- _THINGS TO DO_:
**a)** Rewrite the paragraph of the news excerpt about Bloomberg and the NYPD surveillance program that begins "Under the NYPD program" as a short bulleted list that keeps its main facts.
**b)** Extend the news excerpt about Bloomberg and the NYPD surveillance program, starting after its final sentence.

GIVEN PASSAGE Start Marker

Bloomberg’s campaign did not respond to HuffPost’s request for comment.

Under the NYPD program that started in 2011, law enforcement placed undercover informants in predominately Muslim communities. They took pictures and video of mosquegoers, recorded the license plate numbers of worshippers, chatted up Muslim business owners, hung out in hookah bars — and reported everything back to the NYPD.

A coalition of leading Muslim advocacy organizations sent a letter to Bloomberg last week in which they demanded an apology for his role in the program during his tenure as mayor.

“In perpetuating bigoted stereotypes, your actions as Mayor of New York City, and your rhetoric on this issue has put the lives of American Muslims at risk of prejudice and violence,” they wrote. “We call on you to apologize unequivocally for the harm you have done and condemn the implementation of any similar programs.”

Demonstrators outside One Police Plaza in New York City on June 18, 2013.  (Photo: TIMOTHY CLARY via Getty Images)
Demonstrators outside One Police Plaza in New York City on June 18, 2013.  (Photo: TIMOTHY CLARY via Getty Images)

The surveillance tarnished the relationship between Muslims and law enforcement, even after it was shut down. Bloomberg has firmly defended the program, which Donald Trump praised during his presidential campaign.

But CAP’s “Fear Inc 2.0.” report ― which the organization’s website says addresses the rise of “politically motivated Islamophobia,” and particularly the influence Islamophobia had on law enforcement training ― ended up not mentioning Bloomberg’s ties to the program.

Yasmine Taeb, a co-author of the report and a former CAP employee hired to manage the Islamophobia project, told HuffPost she was disappointed to see the final version.

“My job was to ensure that the report that we were putting out at CAP was factual, detailed and impactful,” Taeb said. “We weren’t going to put out a product with our names on it that was going to whitewash the NYPD’s egregious actions. To me, it was unthinkable. There was no way I was going to do that and I know that CAP knew that.”

“The sort of message that it sends to our community and other communities that have been targeted by Mayor Bloomberg policies is that ultimately you take a backseat to Mayor Bloomberg money,” she added.

CAP told the Times there were other reasons to revise the section of the report that tied Bloomberg to the NYPD surveillance program. The organization did not respond to HuffPost’s request for comment.

GIVEN PASSAGE End Marker
LISTED RECORDS Start Marker

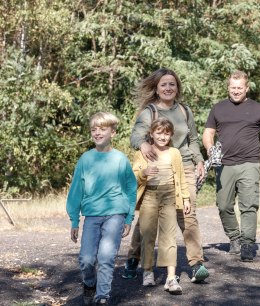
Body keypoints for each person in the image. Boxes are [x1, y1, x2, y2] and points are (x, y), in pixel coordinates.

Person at [123, 68, 209, 283]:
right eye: (164, 84)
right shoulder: (149, 112)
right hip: (156, 167)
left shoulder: (185, 111)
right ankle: (134, 257)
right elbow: (136, 135)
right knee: (148, 218)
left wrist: (199, 160)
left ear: (177, 87)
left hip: (185, 166)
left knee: (188, 214)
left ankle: (196, 263)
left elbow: (194, 140)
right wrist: (143, 143)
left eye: (172, 84)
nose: (168, 88)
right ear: (157, 88)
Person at [202, 70, 260, 262]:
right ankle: (234, 238)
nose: (236, 91)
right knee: (223, 205)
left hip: (249, 162)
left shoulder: (257, 109)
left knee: (249, 205)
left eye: (239, 88)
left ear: (246, 88)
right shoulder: (218, 108)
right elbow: (208, 133)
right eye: (233, 87)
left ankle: (247, 243)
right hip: (224, 164)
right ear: (228, 87)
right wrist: (210, 149)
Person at [66, 112, 137, 306]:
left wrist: (129, 217)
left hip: (116, 213)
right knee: (87, 259)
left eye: (102, 129)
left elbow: (131, 188)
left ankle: (102, 295)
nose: (97, 133)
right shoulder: (86, 159)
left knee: (106, 256)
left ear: (113, 132)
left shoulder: (120, 159)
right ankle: (90, 284)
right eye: (93, 129)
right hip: (92, 215)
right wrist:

LISTED RECORDS End Marker

- _SOLVED TASKS_:
**a)**
- The NYPD program started in 2011.
- Law enforcement placed undercover informants in predominately Muslim communities.
- Informants took pictures and video of mosquegoers and recorded worshippers' license plate numbers.
- They chatted up Muslim business owners and hung out in hookah bars.
- They reported everything back to the NYPD.

**b)**
Several Muslim groups have called on CAP to explain exactly why the chapter about the NYPD was removed from its report, and to release it to the public. They also proposed creating a consultation process for future reports documenting issues facing the Muslim, Arab and South Asian communities.

“The removal of the NYPD spying program from this report compromises the important structural analysis of the role of the state in advancing Islamophobia,” several local and national organizations that work with those communities wrote in an open letter to CAP.

For this to have happened at a liberal organization that claims to be nonpartisan was particularly alarming, said Darakshan Raja, the co-director of the Justice For Muslims Collective, a D.C.-based grassroots group that fights institutional Islamophobia.

“It’s important for the average person to see the influence and particular relationship with big money into these organizations and how that can have indirectly or directly can have an influence on the type of information that is put out or not put out,” Raja told HuffPost.

It is especially critical for such reports to accurately depict the traumatizing result the surveillance program had on Muslims, Raja said.

“For Muslim communities who’ve gone through the brutality of the NYPD surveillance and mapping program, in addition to the hate violence that community experiences, we don’t have the privilege to cut out that part of our lives,” said Raja. “Unlike this chapter, we can’t say, let’s just take one part of myself out that was experiencing hate and NYPD mapping and yet you can focus on all other aspects of my life.”